GENPAT constituted two collections of SARS-CoV-2 samples. The first collection consisted of SARS-CoV-2 positive swabs collected by IZSAM from the Abruzzo region (Italy), then sequenced by next generation sequencing (NGS) and analyzed in GENPAT (n = 1592), while the second collection included samples from several Italian provinces and retrieved from the reference Global Initiative on Sharing All Influenza Data (GISAID) (n = 17,201). The main results of the present work showed that (i) GENPAT and GISAID detected the same PANGO lineages, (ii) the PANGO lineages B.1.177 (i.e. historical in Italy) and B.1.1.7 (i.e. 'UK variant') are major concerns today in several Italian provinces, and the new MST-based method (iii) clusters most of the PANGO lineages together, (iv) with a higher dicriminatory power than PANGO lineages, (v) and faster that the usual phylogenomic methods based on MSA and substitution model.
The genome sequencing efforts of Italian provinces, combined with a structured national system of NGS data management, provided support for surveillance SARS-CoV-2 in Italy.
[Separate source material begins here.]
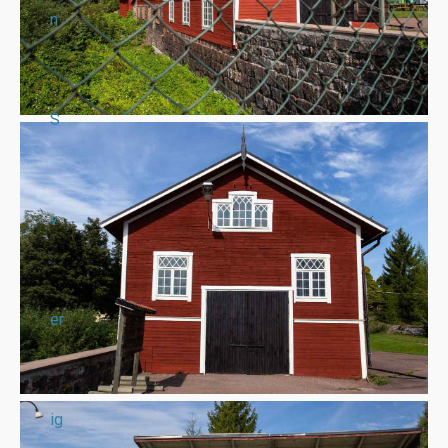
n
S
v
er
ig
We propose to build phylogenomic trees of SARS-CoV-2 variants through an accurate, discriminant and fast MST-based method avoiding the typical time consuming steps related to MSA and substitution model-based phylogenomic inference.
面对冠状病毒病这一持续的全球大流行,位于意大利特兰托的“全基因组测序微生物病原体国家参考中心:数据库和生物信息分析”(GENPAT)正式成立,负责在基因组范围内进行 SARS-CoV-2 监测。在 SARS-CoV-2 监测的背景下,需要对大量样本的流行病学集群进行正确快速的评估,本研究提出了一种分析工作流程,用于准确识别 SARS-CoV-2 样本的 PANGO 谱系,并构建判别最小生成树(MST),绕过基于多序列比对(MSA)和替代模型的耗时的系统发育推断。
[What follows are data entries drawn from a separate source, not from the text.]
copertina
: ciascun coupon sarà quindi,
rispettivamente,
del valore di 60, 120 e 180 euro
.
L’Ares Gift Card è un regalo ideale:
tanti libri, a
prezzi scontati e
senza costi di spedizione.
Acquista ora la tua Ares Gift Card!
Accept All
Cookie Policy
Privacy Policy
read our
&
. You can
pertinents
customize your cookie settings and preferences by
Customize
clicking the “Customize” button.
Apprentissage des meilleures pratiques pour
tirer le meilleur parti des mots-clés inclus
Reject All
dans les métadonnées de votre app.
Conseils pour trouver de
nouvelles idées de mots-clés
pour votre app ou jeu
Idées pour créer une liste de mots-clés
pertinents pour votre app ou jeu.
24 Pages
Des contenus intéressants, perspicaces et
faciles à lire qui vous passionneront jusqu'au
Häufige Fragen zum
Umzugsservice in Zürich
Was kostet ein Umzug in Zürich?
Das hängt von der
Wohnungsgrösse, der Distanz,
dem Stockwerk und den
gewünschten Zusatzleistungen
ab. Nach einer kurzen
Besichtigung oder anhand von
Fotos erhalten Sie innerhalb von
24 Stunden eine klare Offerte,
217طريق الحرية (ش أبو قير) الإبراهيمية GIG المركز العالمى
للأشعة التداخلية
GENPAT 由两部分 SARS-CoV-2 样本组成。第一部分是由 IZSAM 从意大利阿布鲁佐地区采集的 SARS-CoV-2 阳性拭子组成,然后通过下一代测序(NGS)进行测序,并在 GENPAT 中进行分析(n=1592),而第二部分包括来自意大利几个省份的样本,并从参考全球流感共享倡议数据(GISAID)中检索(n=17201)。本工作的主要结果表明:(i)GENPAT 和 GISAID 检测到相同的 PANGO 谱系;(ii)谱系 B.1.177(即在意大利的历史谱系)和 B.1.1.7(即“英国变体”)是目前意大利几个省份的主要关注点;(iii)新的基于 MST 的方法将大多数 PANGO 谱系聚类在一起;(iv)比 PANGO 谱系具有更高的辨别力;(v)比基于 MSA 和替代模型的典型系统发育推断方法更快。
意大利各省的基因组测序工作,加上结构化的国家 NGS 数据管理系统,为意大利的 SARS-CoV-2 监测提供了支持。我们建议通过基于准确、有辨别力和快速 MST 的方法构建 SARS-CoV-2 变体的系统发育树,避免与基于 MSA 和替代模型的系统发育推断相关的典型耗时步骤。